Seit er 1593 Herzog von Bayern geworden war, habe er mit aller Kraft für dieses Ziel gearbeitet. Innerhalb weniger Jahre machte er aus dem heruntergewirtschafteten Herzogtum Bayern "einen der modernsten und bestorganisiertesten Staaten der christlichen Welt", heißt es weiter. Rücksichtslos habe sich der Herzog mit dem Bischof von Passau und sogar mit dem Erzbischof von Salzburg angelegt und deren Untertanen den lukrativen Salzhandel entzogen. Ostbayerischen Adeligen nahm er das Weißbiermonopol.

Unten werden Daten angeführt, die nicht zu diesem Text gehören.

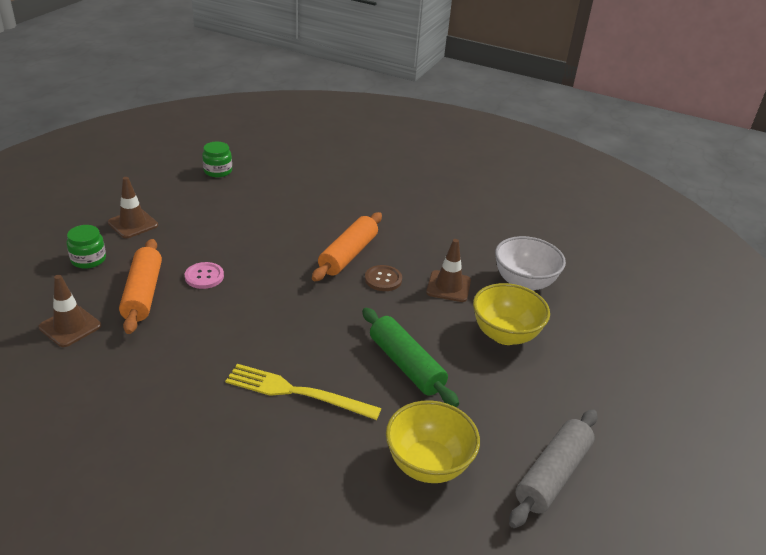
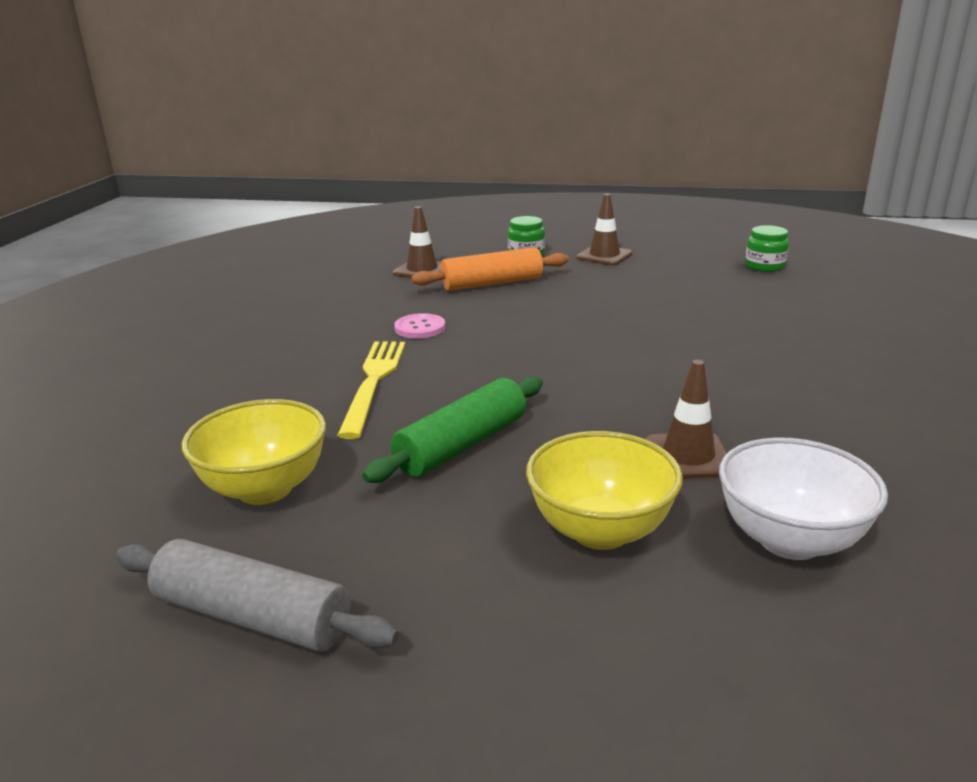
camera: 80 degrees right, 10 degrees down
pink button [185,262,224,289] -> pink button moved to [394,313,445,339]
orange rolling pin [312,212,382,281] -> none
brown button [365,265,402,291] -> none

Auf diese Weise vervielfachte Maximilian seine Staatseinnahmen. So habe er sich ein schlagkräftiges Heer leisten können, das 1620 in Böhmen einfiel und dem Habsburger Kaiser das reiche Land zurückeroberte. Seinen Untertanen sei im Laufe des Dreißigjährigen Kriegs die Freude über den Aufstieg Bayerns und seines Herrschergeschlechts aber vergangen. In den 1630er- und dann noch einmal in den 1640er Jahren verheerten Schweden und Franzosen das Land. Besonders betroffen war die Oberpfalz. "Man geht heute davon aus, dass über die Hälfte der Einwohnerschaft Krieg und Seuchen zum Opfer fiel. Ganze Ortschaften waren entvölkert und wurden teilweise auch nicht mehr wiederbesiedelt", heißt es in der Mitteilung des Hauses der Bayerischen Geschichte. Die Ausstellung ist bis zum 3. Oktober zu sehen.